J'ai bien sur entendu parler de mandrake debian... Mais je ne suis pas sur que ces versions soit compatible avec un mac.
Si vous pouviez s'il vous plait me donner un lien de telechargement direct de Linux compatible avec mac qui tien sur un CD
Merci d'avance


----------



## p4bl0 (26 Octobre 2005)

Il y a Ubuntu qui est une tr&#232;s bonne distrib' et qui a une version pour PowerPC


----------



## SuperCed (26 Octobre 2005)

Unbuntu a très bonne réputation en effet.
Sinon, il y a Yellow Dog Linux qui est vraiment fait pour les Macs.


----------



## Thierry6 (26 Octobre 2005)

Et voilà le lien


----------



## deneb (7 Novembre 2005)

Mandriva et fedora core sont bien aussi et l'installation est facile.


----------



## .Steff (12 Novembre 2005)

ubuntu sans hésiter


----------



## valoriel (12 Novembre 2005)

.Steff a dit:
			
		

> ubuntu sans hésiter


+1 

c'est une excellente distibution 

un look un peu trop windows à mon goût, m'enfin...


----------



## sonnyboy (12 Novembre 2005)

A propos d'unbuntu si quelqu'un arrive à faire marcher le "live CD" avec un imac G5 qu'il m'explique !


----------



## valoriel (12 Novembre 2005)

sonnyboy a dit:
			
		

> A propos d'unbuntu si quelqu'un arrive à faire marcher le "live CD" avec un imac G5 qu'il m'explique !

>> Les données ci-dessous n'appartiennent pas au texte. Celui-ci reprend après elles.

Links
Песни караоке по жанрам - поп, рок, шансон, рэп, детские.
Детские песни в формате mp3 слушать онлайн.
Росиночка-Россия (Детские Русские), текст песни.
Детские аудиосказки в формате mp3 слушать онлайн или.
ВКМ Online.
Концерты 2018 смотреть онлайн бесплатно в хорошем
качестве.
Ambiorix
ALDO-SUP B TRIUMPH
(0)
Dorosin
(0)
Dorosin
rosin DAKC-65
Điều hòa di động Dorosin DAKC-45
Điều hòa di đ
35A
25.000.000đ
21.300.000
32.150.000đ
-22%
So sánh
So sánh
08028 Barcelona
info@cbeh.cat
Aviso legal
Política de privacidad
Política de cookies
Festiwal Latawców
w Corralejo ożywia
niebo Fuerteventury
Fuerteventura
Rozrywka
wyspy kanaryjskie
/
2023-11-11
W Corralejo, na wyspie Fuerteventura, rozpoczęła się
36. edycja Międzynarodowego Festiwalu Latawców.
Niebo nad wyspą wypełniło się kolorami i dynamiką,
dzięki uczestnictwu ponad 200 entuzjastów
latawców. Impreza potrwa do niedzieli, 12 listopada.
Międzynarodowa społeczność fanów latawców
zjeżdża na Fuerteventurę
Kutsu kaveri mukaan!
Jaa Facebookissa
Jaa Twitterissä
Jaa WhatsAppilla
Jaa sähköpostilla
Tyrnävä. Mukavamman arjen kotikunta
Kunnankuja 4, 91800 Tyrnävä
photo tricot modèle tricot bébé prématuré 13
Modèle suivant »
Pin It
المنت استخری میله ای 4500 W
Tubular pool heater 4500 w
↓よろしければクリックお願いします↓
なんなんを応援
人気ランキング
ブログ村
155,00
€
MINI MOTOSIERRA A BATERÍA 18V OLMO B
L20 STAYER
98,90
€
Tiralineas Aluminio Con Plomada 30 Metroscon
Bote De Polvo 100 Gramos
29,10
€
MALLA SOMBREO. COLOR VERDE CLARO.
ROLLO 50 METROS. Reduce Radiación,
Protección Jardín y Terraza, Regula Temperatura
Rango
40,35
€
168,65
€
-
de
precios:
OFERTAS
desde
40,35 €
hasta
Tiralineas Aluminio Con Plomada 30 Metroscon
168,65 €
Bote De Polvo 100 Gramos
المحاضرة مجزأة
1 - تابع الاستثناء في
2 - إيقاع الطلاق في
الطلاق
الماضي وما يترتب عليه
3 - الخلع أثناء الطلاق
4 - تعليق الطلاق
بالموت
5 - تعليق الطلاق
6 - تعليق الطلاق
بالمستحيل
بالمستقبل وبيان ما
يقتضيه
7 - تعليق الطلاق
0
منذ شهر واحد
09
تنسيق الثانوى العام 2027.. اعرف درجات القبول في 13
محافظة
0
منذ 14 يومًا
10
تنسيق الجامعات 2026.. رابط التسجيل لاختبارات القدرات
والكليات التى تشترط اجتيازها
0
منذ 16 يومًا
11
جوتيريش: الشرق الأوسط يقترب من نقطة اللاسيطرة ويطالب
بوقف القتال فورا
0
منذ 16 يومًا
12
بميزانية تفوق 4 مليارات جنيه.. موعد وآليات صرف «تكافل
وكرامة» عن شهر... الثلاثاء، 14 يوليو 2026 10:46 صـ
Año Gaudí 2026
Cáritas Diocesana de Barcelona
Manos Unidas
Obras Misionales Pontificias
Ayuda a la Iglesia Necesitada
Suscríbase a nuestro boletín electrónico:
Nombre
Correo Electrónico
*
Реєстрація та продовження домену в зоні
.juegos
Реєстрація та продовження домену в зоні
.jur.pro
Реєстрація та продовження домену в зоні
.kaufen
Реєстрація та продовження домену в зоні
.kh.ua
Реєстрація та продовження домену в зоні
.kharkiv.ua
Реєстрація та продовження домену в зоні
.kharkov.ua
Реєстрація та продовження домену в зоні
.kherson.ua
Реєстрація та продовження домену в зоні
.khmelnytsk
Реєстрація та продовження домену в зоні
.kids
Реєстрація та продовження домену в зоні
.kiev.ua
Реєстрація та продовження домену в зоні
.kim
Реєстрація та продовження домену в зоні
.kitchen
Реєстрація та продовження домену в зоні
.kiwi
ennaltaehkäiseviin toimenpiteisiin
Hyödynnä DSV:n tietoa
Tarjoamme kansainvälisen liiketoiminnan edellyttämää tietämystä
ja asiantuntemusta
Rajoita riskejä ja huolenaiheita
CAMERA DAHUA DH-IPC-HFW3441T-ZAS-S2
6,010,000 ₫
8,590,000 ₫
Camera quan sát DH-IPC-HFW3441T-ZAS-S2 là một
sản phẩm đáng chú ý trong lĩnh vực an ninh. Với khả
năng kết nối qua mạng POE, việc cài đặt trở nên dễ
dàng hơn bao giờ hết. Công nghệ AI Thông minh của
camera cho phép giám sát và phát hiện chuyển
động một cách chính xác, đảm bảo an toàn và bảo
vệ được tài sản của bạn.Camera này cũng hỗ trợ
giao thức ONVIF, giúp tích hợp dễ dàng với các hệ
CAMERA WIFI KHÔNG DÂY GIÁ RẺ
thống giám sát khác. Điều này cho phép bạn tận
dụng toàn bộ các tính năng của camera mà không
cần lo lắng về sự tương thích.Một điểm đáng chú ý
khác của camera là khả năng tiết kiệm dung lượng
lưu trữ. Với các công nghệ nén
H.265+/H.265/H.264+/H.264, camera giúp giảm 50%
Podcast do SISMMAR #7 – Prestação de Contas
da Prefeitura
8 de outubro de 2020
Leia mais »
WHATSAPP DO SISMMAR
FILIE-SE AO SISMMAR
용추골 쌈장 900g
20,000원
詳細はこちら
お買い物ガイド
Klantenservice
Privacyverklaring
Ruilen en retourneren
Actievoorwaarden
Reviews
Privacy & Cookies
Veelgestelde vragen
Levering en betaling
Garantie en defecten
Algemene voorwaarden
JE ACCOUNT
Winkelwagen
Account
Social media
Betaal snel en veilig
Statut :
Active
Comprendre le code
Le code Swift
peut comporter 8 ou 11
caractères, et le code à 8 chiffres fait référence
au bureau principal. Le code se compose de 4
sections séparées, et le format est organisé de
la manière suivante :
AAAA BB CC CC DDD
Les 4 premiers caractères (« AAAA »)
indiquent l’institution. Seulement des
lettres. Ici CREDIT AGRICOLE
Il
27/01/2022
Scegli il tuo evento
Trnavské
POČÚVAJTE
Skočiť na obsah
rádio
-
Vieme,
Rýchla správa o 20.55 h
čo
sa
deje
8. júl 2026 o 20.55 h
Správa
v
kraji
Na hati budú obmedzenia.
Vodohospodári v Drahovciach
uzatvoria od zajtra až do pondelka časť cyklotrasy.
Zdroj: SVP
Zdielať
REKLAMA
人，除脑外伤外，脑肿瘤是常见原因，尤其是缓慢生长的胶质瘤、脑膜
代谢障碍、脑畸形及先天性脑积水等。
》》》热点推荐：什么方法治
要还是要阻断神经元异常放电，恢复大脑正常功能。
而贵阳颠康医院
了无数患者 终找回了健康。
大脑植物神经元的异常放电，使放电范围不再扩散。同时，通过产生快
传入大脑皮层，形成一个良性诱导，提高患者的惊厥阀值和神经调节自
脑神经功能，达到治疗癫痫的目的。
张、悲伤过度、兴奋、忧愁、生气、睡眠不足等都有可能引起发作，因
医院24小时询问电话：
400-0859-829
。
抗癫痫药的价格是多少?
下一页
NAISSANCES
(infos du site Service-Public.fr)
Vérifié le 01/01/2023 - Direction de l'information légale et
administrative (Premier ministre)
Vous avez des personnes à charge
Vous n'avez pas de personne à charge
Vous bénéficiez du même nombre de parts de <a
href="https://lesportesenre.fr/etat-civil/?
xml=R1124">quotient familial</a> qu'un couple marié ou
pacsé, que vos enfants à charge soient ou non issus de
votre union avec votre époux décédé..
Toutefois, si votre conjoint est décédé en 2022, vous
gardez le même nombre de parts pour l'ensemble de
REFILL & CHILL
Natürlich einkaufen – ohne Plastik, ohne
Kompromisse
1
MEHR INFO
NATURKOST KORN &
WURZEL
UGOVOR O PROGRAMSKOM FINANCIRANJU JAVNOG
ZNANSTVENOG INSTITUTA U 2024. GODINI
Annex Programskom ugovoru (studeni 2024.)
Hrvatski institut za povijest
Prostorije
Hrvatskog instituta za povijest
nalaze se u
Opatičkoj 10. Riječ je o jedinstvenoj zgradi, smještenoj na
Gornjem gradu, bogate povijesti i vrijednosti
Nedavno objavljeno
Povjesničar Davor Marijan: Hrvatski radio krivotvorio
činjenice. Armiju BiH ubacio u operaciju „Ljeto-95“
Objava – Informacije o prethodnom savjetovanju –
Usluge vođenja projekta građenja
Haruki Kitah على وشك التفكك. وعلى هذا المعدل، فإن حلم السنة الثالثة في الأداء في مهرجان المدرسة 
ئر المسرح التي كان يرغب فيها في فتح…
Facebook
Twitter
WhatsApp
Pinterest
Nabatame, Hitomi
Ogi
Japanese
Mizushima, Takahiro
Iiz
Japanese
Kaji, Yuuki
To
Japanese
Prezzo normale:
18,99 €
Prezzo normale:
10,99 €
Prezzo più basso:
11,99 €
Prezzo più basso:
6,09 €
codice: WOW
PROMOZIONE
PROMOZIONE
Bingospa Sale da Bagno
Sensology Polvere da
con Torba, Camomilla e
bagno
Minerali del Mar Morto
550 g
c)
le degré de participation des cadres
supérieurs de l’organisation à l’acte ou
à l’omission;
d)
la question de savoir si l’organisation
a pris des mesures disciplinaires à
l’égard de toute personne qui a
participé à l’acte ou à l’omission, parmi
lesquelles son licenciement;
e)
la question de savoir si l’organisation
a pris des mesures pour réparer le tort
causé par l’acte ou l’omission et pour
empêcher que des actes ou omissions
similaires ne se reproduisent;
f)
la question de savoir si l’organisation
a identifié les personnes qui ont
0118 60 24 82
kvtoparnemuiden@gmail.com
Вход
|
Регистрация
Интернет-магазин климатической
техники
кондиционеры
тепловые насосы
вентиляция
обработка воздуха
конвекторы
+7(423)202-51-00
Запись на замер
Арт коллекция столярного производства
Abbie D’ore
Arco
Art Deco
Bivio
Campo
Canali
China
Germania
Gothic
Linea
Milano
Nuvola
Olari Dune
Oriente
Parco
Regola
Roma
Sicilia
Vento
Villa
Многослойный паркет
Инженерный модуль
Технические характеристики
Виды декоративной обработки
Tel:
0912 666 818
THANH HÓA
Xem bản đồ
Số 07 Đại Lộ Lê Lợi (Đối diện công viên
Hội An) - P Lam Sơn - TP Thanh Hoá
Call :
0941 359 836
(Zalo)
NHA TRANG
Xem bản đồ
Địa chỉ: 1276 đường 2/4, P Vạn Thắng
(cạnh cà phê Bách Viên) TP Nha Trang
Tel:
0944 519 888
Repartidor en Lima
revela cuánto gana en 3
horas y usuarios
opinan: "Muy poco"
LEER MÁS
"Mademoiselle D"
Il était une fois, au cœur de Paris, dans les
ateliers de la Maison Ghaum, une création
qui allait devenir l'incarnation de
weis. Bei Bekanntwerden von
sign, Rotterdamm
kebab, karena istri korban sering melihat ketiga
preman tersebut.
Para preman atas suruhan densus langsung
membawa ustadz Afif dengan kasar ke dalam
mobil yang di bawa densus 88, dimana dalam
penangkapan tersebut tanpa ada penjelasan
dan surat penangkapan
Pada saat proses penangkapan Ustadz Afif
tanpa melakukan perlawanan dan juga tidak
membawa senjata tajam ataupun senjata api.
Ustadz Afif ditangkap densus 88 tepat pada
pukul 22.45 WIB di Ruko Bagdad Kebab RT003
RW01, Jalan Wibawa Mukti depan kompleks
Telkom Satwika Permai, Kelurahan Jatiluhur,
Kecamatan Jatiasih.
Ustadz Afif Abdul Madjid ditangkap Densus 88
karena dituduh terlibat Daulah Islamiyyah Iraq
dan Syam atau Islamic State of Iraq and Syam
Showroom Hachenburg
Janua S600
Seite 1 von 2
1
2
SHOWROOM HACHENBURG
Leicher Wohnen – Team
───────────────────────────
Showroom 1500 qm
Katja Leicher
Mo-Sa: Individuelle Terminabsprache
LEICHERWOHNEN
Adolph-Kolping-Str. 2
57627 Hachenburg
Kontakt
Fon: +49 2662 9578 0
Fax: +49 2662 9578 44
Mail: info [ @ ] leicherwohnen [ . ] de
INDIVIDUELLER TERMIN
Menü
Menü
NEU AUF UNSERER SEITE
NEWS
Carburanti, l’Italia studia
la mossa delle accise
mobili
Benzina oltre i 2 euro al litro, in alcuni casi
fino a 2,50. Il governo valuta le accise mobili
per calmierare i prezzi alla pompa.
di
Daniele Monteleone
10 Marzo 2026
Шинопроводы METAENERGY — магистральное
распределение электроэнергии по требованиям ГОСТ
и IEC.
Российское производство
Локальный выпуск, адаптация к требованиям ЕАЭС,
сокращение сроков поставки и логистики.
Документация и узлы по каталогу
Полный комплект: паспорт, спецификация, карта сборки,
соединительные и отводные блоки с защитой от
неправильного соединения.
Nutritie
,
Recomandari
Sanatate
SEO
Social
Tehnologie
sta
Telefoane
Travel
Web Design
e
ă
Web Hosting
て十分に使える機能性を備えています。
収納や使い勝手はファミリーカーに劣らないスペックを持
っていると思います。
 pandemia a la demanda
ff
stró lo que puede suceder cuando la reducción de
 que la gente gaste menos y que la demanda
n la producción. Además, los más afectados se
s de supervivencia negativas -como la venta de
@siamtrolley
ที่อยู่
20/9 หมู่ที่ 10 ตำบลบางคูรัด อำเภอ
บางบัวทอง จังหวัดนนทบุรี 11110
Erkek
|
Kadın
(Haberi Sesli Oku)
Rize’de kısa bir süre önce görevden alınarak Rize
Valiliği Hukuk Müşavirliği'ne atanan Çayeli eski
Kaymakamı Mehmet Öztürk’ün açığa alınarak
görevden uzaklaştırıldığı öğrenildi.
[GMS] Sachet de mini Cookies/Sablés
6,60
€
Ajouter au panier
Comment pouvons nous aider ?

dis nous tout, à quel moment ça coince?


----------



## .Steff (13 Novembre 2005)

Les seuls pb que j'ai pour faire marcher des linux en live c'est sur des pc....


----------



## foux (13 Novembre 2005)

Tout dépends de ce que tu veux. Les (k)ubuntu, mandrake et compagnie sont bien, mais tu ne vas pas apprendre grand chose.

Si tu veux aller un peu plus loin (et y passer plus de temps) je te conseille surtout Gentoo, et accessoirement debian si ton mac n'est pas trés puissant


----------



## .Steff (13 Novembre 2005)

prevoit 10 bon jour pour bien installer une genetoo par contre...


----------



## foux (13 Novembre 2005)

.Steff a dit:
			
		

> prevoit 10 bon jour pour bien installer une genetoo par contre...



Tu remplace 10 par 1 et tu es dans le vrai (install compléte avec desktop kde sur un PB 1.5)


----------



## .Steff (13 Novembre 2005)

foux a dit:
			
		

> Tu remplace 10 par 1 et tu es dans le vrai (install compléte avec desktop kde sur un PB 1.5)


Je n'ai fais l'experience que sur pc et le temps de tout recompiler et de la configurer et avec autrres solutions que KDE il ma fallu 7 jours de stage.et ca marchait nikel.


----------



## .Steff (14 Novembre 2005)

est ce que je dois obligatoirement formaté mon disque pour le partionner????:mouais: 
J'avoue que ca me ferais vraiment chier....


----------



## geoffrey (14 Novembre 2005)

Oui, c'est obligatoire.


----------



## .Steff (14 Novembre 2005)

sur de sur??Parce que j'qi lu des trucs qui disaient le contraire...bon ben tant pis.
Et mon utilitaire de disque sous tiger il sert a quoi??


----------



## geoffrey (14 Novembre 2005)

A partitionner, apres un formattage 

Après je peux me gourrer mais je crois pas


----------



## .Steff (14 Novembre 2005)

ok bon merci si quelqu'un a une autre idée n'hesitez pas.
Merci geoffrey


----------



## Cinquante (14 Novembre 2005)

Ne surtout pas utilisé l'utilitaire de disque OS X pour faire ces partitions Linux ... 

Je conseil la Ubuntu, c'est celle que j'ai sur mon pb 1.5 et ça marche très très bien.


----------



## .Steff (14 Novembre 2005)

thanks Cinquante. Alors je vais faire ca dès que j'aurais un peu de temps a consacrer a une reinstallation complète de mon système, au partitionnement etc...


----------